Excerpted data section start
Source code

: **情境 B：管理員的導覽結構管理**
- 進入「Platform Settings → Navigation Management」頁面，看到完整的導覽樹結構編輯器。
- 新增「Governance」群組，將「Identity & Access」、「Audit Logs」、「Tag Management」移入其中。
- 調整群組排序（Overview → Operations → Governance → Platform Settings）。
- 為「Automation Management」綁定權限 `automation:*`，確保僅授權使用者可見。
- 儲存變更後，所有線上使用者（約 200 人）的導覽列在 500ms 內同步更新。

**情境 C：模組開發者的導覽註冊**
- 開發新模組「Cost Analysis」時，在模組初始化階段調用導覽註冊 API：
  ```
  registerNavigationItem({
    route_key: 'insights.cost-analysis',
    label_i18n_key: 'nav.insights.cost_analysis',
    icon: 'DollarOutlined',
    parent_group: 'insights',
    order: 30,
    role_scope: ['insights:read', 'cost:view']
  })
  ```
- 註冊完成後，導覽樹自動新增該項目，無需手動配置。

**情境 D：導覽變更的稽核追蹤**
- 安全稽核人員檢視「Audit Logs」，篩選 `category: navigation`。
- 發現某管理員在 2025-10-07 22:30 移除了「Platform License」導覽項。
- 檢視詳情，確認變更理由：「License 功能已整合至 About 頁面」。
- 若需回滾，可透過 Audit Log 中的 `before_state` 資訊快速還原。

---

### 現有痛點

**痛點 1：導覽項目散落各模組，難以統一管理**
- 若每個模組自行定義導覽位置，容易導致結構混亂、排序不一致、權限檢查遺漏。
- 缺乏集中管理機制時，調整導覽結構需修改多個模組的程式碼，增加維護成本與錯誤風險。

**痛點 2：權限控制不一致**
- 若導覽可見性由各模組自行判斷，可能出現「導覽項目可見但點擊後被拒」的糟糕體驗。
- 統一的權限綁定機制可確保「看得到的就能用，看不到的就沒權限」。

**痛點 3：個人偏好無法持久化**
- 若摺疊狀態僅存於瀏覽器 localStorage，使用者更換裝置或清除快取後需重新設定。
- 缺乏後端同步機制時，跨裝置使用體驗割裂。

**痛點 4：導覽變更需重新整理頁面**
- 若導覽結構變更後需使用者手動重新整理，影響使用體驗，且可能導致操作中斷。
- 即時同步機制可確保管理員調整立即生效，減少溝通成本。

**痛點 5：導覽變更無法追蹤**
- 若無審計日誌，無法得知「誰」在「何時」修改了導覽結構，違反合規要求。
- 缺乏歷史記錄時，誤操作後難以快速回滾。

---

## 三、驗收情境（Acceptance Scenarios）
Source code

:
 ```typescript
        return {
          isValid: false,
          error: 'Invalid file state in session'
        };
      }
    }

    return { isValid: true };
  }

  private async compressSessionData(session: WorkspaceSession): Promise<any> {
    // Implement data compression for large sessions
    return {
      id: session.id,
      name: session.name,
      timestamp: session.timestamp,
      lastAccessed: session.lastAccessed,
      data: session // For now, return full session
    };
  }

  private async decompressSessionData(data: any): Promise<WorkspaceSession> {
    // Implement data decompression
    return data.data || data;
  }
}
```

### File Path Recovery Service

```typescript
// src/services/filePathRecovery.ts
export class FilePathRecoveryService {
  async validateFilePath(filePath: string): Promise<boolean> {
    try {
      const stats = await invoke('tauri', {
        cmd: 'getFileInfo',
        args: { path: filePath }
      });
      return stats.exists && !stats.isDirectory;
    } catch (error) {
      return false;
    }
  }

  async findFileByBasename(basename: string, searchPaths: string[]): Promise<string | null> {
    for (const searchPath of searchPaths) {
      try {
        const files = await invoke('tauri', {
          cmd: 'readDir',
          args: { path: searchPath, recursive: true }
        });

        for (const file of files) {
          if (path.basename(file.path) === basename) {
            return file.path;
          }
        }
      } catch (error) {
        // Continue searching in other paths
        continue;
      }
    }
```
Excerpted data section end
Reproduce the whole listing, exactly.

Source code

: **情境 B：管理員的導覽結構管理**
- 進入「Platform Settings → Navigation Management」頁面，看到完整的導覽樹結構編輯器。
- 新增「Governance」群組，將「Identity & Access」、「Audit Logs」、「Tag Management」移入其中。
- 調整群組排序（Overview → Operations → Governance → Platform Settings）。
- 為「Automation Management」綁定權限 `automation:*`，確保僅授權使用者可見。
- 儲存變更後，所有線上使用者（約 200 人）的導覽列在 500ms 內同步更新。

**情境 C：模組開發者的導覽註冊**
- 開發新模組「Cost Analysis」時，在模組初始化階段調用導覽註冊 API：
  ```
  registerNavigationItem({
    route_key: 'insights.cost-analysis',
    label_i18n_key: 'nav.insights.cost_analysis',
    icon: 'DollarOutlined',
    parent_group: 'insights',
    order: 30,
    role_scope: ['insights:read', 'cost:view']
  })
  ```
- 註冊完成後，導覽樹自動新增該項目，無需手動配置。

**情境 D：導覽變更的稽核追蹤**
- 安全稽核人員檢視「Audit Logs」，篩選 `category: navigation`。
- 發現某管理員在 2025-10-07 22:30 移除了「Platform License」導覽項。
- 檢視詳情，確認變更理由：「License 功能已整合至 About 頁面」。
- 若需回滾，可透過 Audit Log 中的 `before_state` 資訊快速還原。

---

### 現有痛點

**痛點 1：導覽項目散落各模組，難以統一管理**
- 若每個模組自行定義導覽位置，容易導致結構混亂、排序不一致、權限檢查遺漏。
- 缺乏集中管理機制時，調整導覽結構需修改多個模組的程式碼，增加維護成本與錯誤風險。

**痛點 2：權限控制不一致**
- 若導覽可見性由各模組自行判斷，可能出現「導覽項目可見但點擊後被拒」的糟糕體驗。
- 統一的權限綁定機制可確保「看得到的就能用，看不到的就沒權限」。

**痛點 3：個人偏好無法持久化**
- 若摺疊狀態僅存於瀏覽器 localStorage，使用者更換裝置或清除快取後需重新設定。
- 缺乏後端同步機制時，跨裝置使用體驗割裂。

**痛點 4：導覽變更需重新整理頁面**
- 若導覽結構變更後需使用者手動重新整理，影響使用體驗，且可能導致操作中斷。
- 即時同步機制可確保管理員調整立即生效，減少溝通成本。

**痛點 5：導覽變更無法追蹤**
- 若無審計日誌，無法得知「誰」在「何時」修改了導覽結構，違反合規要求。
- 缺乏歷史記錄時，誤操作後難以快速回滾。

---

## 三、驗收情境（Acceptance Scenarios）
Source code

:
 ```typescript
        return {
          isValid: false,
          error: 'Invalid file state in session'
        };
      }
    }

    return { isValid: true };
  }

  private async compressSessionData(session: WorkspaceSession): Promise<any> {
    // Implement data compression for large sessions
    return {
      id: session.id,
      name: session.name,
      timestamp: session.timestamp,
      lastAccessed: session.lastAccessed,
      data: session // For now, return full session
    };
  }

  private async decompressSessionData(data: any): Promise<WorkspaceSession> {
    // Implement data decompression
    return data.data || data;
  }
}
```

### File Path Recovery Service

```typescript
// src/services/filePathRecovery.ts
export class FilePathRecoveryService {
  async validateFilePath(filePath: string): Promise<boolean> {
    try {
      const stats = await invoke('tauri', {
        cmd: 'getFileInfo',
        args: { path: filePath }
      });
      return stats.exists && !stats.isDirectory;
    } catch (error) {
      return false;
    }
  }

  async findFileByBasename(basename: string, searchPaths: string[]): Promise<string | null> {
    for (const searchPath of searchPaths) {
      try {
        const files = await invoke('tauri', {
          cmd: 'readDir',
          args: { path: searchPath, recursive: true }
        });

        for (const file of files) {
          if (path.basename(file.path) === basename) {
            return file.path;
          }
        }
      } catch (error) {
        // Continue searching in other paths
        continue;
      }
    }
```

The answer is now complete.